Work has completed on the back garden and I thought I should introduce the design and how it all looks now. The design for the back garden is not yet fully formed, but like with the front garden, I'd really like to get plants out of pots and into the ground to reduce the amount of watering I'm doing, which has been taking a toll on my very limited energy. So here's what the garden looked like when we moved in:

We got rid of the sheds immediately on Freegle, as we have a large garage that is basically my garden shed, so didn't need these. They were taking up growing space. Of course, once they were removed, this is what was behind them:

Ignore the beehive shaped items, they are my compost bins, but otherwise, quite the mess*, and you can see how much the conifers were trying to take over. Even as all this was being done, I was thinking about my interim new layout, which I now present:
Note that the three trees in the top right are the conifers which have been removed.

Originally I was going to have one long bed on the right-hand side, next to the beech hedge. But then we realised it would make trimming the hedge very difficult. So I changed this to the three beds you now see. The spacing allows you to both access the hedge more easily, but also walk around the beds to view the plants from different positions. It's a much better and more interesting layout too. These beds are north-facing, but still get a lot of sun. So they will be for ornamentals only, including some that like a shadier spot. The shade will develop over time as the Acers I'm planting** grow and provide dappled light.

Alongside the hard standing on the left are two beds with my arch in the middle. Because I have acid soil, I'm unable to plant my clematis direct to the soil, so I will be putting them on each side of the arch. These two beds get sun all year around, and will be a mix of herbs, some vegetables and some ornamentals.

The L-shaped bed will be for vegetables. I'm not growing a lot of vegetables at the moment, as they require more attention and energy than I can give nor have. So it will be for easy to grow veg, like my garlic, sorrel and salads.

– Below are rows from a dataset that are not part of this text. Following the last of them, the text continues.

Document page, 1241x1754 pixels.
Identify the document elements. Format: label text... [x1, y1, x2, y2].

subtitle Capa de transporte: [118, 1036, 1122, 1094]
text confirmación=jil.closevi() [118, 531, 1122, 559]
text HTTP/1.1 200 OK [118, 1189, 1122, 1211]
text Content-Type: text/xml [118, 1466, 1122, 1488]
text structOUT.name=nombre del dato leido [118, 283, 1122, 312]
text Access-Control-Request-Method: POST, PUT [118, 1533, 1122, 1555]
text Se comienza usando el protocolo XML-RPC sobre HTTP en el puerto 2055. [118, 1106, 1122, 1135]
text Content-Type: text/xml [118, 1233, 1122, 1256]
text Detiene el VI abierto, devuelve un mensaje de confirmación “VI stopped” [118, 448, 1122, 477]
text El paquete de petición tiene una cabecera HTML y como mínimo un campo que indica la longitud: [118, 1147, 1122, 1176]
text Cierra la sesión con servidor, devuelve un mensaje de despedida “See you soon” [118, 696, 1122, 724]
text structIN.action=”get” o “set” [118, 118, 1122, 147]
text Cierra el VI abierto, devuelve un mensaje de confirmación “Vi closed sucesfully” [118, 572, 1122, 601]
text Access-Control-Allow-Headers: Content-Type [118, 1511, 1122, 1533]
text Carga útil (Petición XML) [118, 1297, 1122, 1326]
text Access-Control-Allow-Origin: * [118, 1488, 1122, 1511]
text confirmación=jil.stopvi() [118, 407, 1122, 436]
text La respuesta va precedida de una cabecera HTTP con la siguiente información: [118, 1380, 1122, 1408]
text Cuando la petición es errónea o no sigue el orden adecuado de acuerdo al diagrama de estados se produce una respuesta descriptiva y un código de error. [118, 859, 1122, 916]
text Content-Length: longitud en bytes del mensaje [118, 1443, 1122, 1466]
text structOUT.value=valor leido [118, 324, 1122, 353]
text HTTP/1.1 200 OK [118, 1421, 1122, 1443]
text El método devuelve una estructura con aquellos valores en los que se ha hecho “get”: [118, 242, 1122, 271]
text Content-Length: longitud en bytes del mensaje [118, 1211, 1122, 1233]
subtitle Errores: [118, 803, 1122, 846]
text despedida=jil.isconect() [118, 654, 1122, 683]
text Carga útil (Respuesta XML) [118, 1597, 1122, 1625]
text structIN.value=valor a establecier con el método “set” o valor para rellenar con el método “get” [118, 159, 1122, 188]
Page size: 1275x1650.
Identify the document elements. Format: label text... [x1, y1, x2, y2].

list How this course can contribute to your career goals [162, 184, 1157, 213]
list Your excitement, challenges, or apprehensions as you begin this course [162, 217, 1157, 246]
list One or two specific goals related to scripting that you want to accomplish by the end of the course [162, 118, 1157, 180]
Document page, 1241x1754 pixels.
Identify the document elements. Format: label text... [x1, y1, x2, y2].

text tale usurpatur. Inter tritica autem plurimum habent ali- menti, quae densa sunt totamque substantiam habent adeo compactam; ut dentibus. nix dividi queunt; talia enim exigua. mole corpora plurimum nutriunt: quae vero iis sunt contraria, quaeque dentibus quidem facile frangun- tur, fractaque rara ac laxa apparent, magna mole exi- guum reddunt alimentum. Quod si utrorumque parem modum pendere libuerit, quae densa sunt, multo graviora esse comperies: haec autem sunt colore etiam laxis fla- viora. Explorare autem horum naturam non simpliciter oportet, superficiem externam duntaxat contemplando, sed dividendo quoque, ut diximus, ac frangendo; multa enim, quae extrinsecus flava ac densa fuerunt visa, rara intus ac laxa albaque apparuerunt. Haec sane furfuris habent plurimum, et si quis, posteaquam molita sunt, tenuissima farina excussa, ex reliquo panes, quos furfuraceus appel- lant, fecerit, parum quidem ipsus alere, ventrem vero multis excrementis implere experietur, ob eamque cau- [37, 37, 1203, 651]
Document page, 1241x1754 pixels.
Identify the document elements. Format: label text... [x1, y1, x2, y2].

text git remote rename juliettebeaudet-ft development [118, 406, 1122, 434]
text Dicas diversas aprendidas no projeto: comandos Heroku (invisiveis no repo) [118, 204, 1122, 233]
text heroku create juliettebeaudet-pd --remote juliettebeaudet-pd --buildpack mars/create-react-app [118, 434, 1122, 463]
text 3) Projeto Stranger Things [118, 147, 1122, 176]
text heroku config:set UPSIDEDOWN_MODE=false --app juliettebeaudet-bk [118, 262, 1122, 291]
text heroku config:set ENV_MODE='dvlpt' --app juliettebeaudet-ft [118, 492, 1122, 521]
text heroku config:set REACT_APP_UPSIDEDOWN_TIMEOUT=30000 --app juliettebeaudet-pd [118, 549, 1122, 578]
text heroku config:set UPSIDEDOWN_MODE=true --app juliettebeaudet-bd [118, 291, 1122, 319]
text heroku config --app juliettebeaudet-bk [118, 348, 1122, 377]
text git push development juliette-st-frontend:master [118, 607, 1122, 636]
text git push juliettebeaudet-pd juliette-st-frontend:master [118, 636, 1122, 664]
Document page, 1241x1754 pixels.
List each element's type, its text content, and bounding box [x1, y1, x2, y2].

Finally, the old dilapidated fencing has been replaced. I'm still trying to work out exactly what I'm going to do with this area. There will be a border along the fence, and probably where the pergola is going, but ideas are still whirling around in my head.

All this, along with the Raspberry border, completes the work for now. I have plans for the rest of the garden, including a pond and the pergola, but they are for next year. I also know that there is an issue with some standing water over parts of the grass, when we get lots of rain, and I need to work out how to manage that.

This interim design allows me to get plants into the ground, and the raised beds will make things easier on my back and my energy levels. I can now start gardening whilst I still work out what to do with the rest of the garden. Plus, time to save for the next round of work.

Now that the landscaping has been completed, next up is the planting - the best bit!

* * * * *
My landscaper was Mark Spence, John and Jordan, of Spences Landscapes, Sheffield. They did a fine job and I definitely recommend them.

*I blogged about this in my original new garden blogpost, so I'll not repeat myself here.
**I'll talk about the actual plants once they start going in the ground.